You’ve probably heard of Joan of Arc and Mother Teresa. You might even be familiar with Clare of Assisi, if only because of her friend, Francis. And every Catholic knows about Mary, Jesus’ mother. But there are two curious things about this list of famous Catholic women: Only one was alive as recently as the 20th century, and none were American. However, there’s no shortage of noteworthy American Catholic women. Despite the fact that the lives of these women can provide key insights into what it means to be female, American, and Catholic, most of them have gone unremembered.

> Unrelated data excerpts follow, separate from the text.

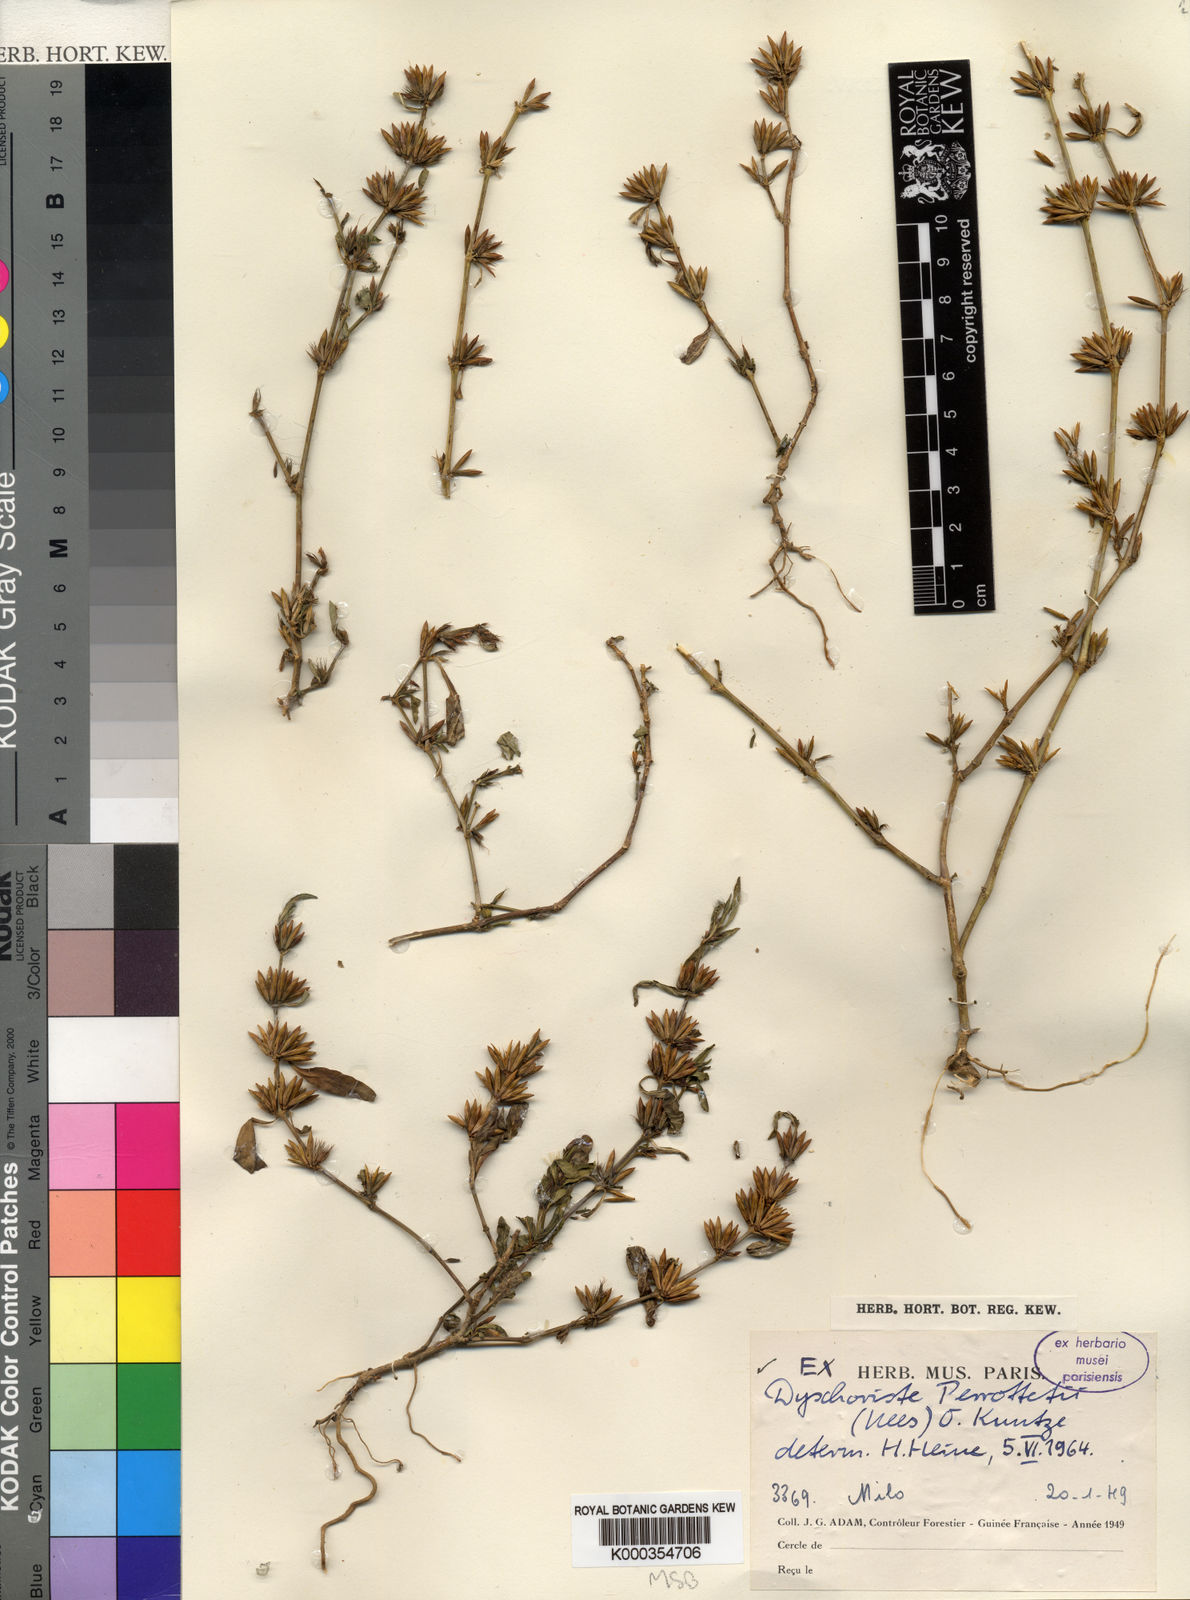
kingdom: Plantae
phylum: Tracheophyta
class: Magnoliopsida
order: Lamiales
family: Acanthaceae
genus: Dyschoriste
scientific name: Dyschoriste nagchana
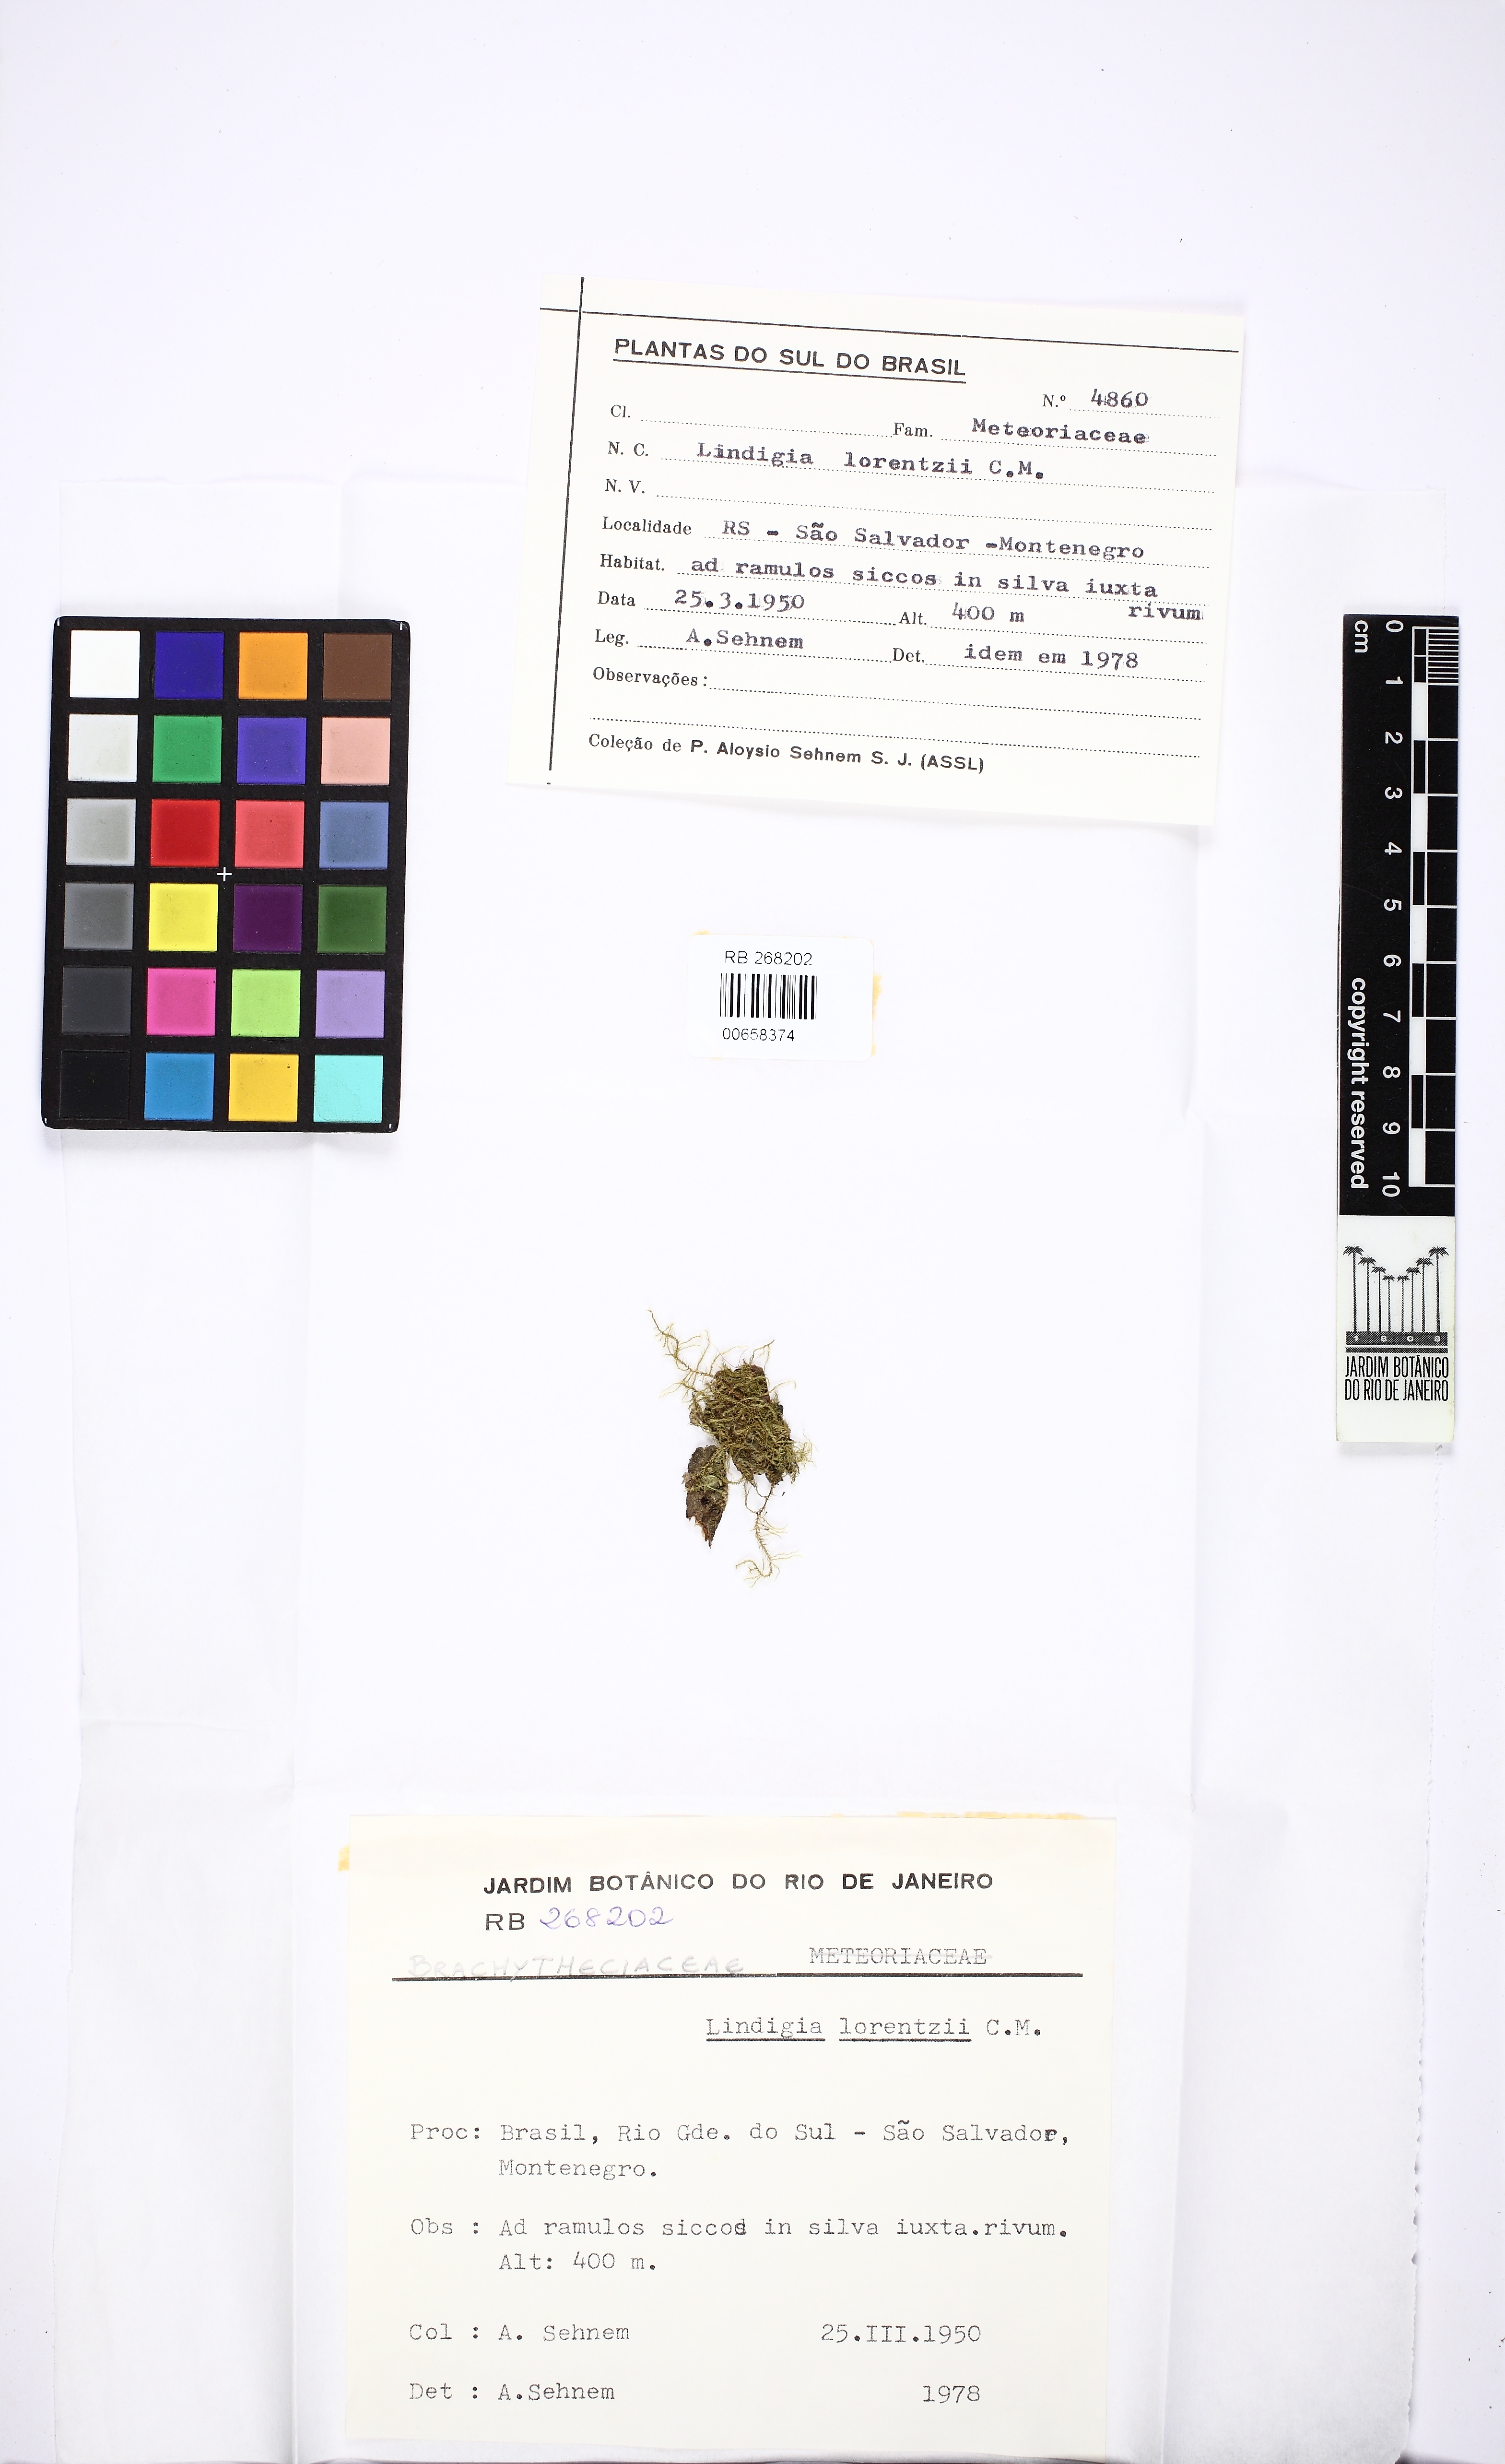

Why Notable American Catholic Women Have Gone Unremembered
Part of the reason for this lack of recognition – at least, according to Notre Dame professor Kathleen Cummings – is that religious institutions haven’t been constructed with the intention of remembering these women.
Cummings, whose research focuses on the overlap of where “women’s history and religious history” overlap, and with whom I was able to speak, noted that “we have no mechanism for remembering” the Catholic sisters who provided much for both Church and nation between the early 19th century and late 1960s. These women, whose individual names and identities have largely been lost to history, provided “education … health care, and social services'' for poor and marginalized Americans, essentially constructing a social safety net before there was any conception that government should do the same. These acts of social and economic service were by no means dramatic or flashy, but they impacted the fabric of American society.
Despite the “vast numbers” of women offering invaluable services through participation in religious life, only a few have achieved Church-wide recognition; this recognition came via canonization, the process of being named a saint in the Catholic Church. Like their unremembered sisters, these women impacted their nation in service of those who were, themselves, easily forgotten.
Who Were These Memorable American Catholic Women?
Saint Katharine Drexel, for instance, founded a religious order now called the Sisters of the Blessed Sacrament in 1891 with the intention of serving African Americans and Native Americans. Though applying the terms feminist or anti-racist to Drexel’s beliefs would be anachronistic, Cummings said that she was “quite pioneering in terms of thinking about race in America.” Drexel was convinced that African American women could have vocations within the Church, and she spent her family’s sizable fortune building schools for African Americans and Native Americans across the country.
Cummings also mentioned Saints Frances Xavier Cabrini and Elizabeth Ann Seton. A trailblazer in Catholic education, Seton is credited with founding the American parochial school system in the early 19th century as a way of caring for and teaching the children of the poor. Cabrini’s service also catered to children within vulnerable populations. Less than 100 years after Seton established what would become the parochial school system, Mother Cabrini founded the Missionary Sisters of the Sacred Heart of Jesus, an institution that supported Italian immigrants through the establishment of schools and orphanages for their children.
Though she was careful not to label them as feminists, Cummings asserted that these foundresses — and the women who joined their organizations — did “prefigure feminism in creating female-only spaces and challenging the status quo.” After all, religious life offered women a “means to education, to meaningful work, [and] to a sense of purpose” that was hardly available in the secular world before the 1960s. During a time when married women couldn’t own property, some religious women were effectively “functioning as CEOs,” influencing American society through their presence in places that wouldn’t have been readily available to them outside their role in the Church.
The Constraints on Catholic Women
Due to the constraints imposed by society, most of the influential American Catholic women throughout history have been members of religious orders. However, religious women still faced misogyny within the institutional Church at the same time that both religious and lay Catholic women experienced the effects of anti-Catholicism.
Female leaders of religious orders often had their authority thwarted by their male counterparts. According to Cummings, “women could not represent themselves in causes for canonization before the Holy See” until 1983. Outside of the Church, Catholic women such as Katherine Conway became anti-suffragists in the early 20th century not because they were uninterested in politics, but because they recognized the anti-Catholic, xenophobic elements of messages for women’s suffrage.
The social contributions of Catholic women have historically been both impeded and shaped by their dual identities as women and Catholics. And these contributions have sometimes been ignored to the point of outright erasure.
Hope for More Opportunities for Catholic Women
Cummings said that the impact of Catholic women — especially lay women, as a result of the secular feminist movement — may continue to grow. She mentioned that Kathleen McChesney, a former FBI official, was hired by the US Catholic Bishops Conference as an advisor following a sex abuse scandal in 2002. Cummings also noted Sister Norma Pimentel, who leads Catholic Charities of the Rio Grande Valley, an organization that feeds and shelters immigrant families at the southern border. These two examples show that the contributions of women are now more likely to be recognized by both secular and Church authorities: McChesney was sought out by a council of (male) bishops and Pimentel was named one of TIME magazine’s most influential people.
Even in this age of increased opportunity and recognition, we must not forget the scores of Catholic women whose names we might never know, but whose hands fed and sheltered, whose minds taught, whose hearts loved, and whose very presence disrupted the American status quo.